People chose AI-made artwork over actual Art Basel pieces

Scientists created a program that’s able to make creative, supposedly good pieces without help from humans

We’ve learnt in the last few years that AI can be arty as fuck: those hallucinogenic DeepDream pics, the AI that made questionably attractive paint colours. Now, research has shown that bots are better at making art than creatives at Art Basel, and even Andy Warhol.

A study by researchers at Rutgers University’s Art and Artificial Intelligence Laboratory used algorithms developed to measure creativity in art history and study artistic influence, as Hyperallergic reports. Created back in 2015, the bots were trained using 80,000 images of art, and were able to successfully identify genre, style and specific artists - it can tell you if a piece in landscape or portrait, surrealist or Renaissance. For 2017, the scientists have created a new system for the bots to role play as artists in an attempt to showcase creativity without human interaction.

“We conducted experiments to compare the response of human subjects to the generated art with their response to art created by artists,” Ahmed Elgammal, Bingchen Liu, Mohamed Elhoseiny, and Marian Mazzone wrote in the new research paper. “The results show that human subjects could not distinguish art generated by the proposed system from art generated by contemporary artists and shown in top art fairs.” Basically, this AI is making some waves in the art world.

Putting it to the test, researchers surveyed 18 people: they used artworks created by AI, alongside 50 images by humans, half by Abstract Expressionists and the other half displayed at 2016’s Art Basel.
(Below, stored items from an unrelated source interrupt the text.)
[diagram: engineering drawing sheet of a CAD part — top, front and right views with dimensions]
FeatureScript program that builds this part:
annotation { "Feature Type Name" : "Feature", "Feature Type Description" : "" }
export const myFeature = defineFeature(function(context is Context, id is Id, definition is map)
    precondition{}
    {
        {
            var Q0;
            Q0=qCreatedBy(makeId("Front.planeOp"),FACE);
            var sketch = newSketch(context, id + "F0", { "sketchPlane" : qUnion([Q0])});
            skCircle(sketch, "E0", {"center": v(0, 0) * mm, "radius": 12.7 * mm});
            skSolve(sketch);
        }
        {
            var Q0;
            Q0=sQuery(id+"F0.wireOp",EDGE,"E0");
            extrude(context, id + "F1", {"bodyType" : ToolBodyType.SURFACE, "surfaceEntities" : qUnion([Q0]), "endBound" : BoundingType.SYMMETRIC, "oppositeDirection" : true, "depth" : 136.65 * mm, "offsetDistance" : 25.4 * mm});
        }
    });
Participants in the study mostly preferred the artworks created by machines, with the majority guessing that the Art Basel pieces were executed by bots.

The Creative Adversarial Network, as it’s known, first took inspiration from the 80,000 images fed to it by researchers. The works were Western pieces predominantly from the 15th to 20th century. Once it got a sense of style, scientists programmed it to get creative.

According to a blog by researchers, people took bot-made art for the real deal 75 percent of the time, and 85 percent of the time for the Abstract Expressionist pieces. The collection of works included Andy Warhol, Leonardo Drew, David Smith and more.

Participants rated artworks on how visually appealing they were, inspiring, intent and whether they had a message.

“It might be debatable what a higher score in each of these scales actually means,” Elgammal told Hyperallergic. “However, the fact that subjects found the images generated by the machine intentional, visually structured, communicative, and inspiring, with similar, or even higher levels, compared to actual human art, indicates that subjects see these images as art!”

The researchers involved in the study told press that they had received offers from private collectors wishing to buy the bot-created pieces, and galleries had contacted them about potential exhibitions.

We look forward to a world run by robots after AI surpasses and dominates the human race, speaking a language borne from bots, living in a world adorned by freaky and great AI art.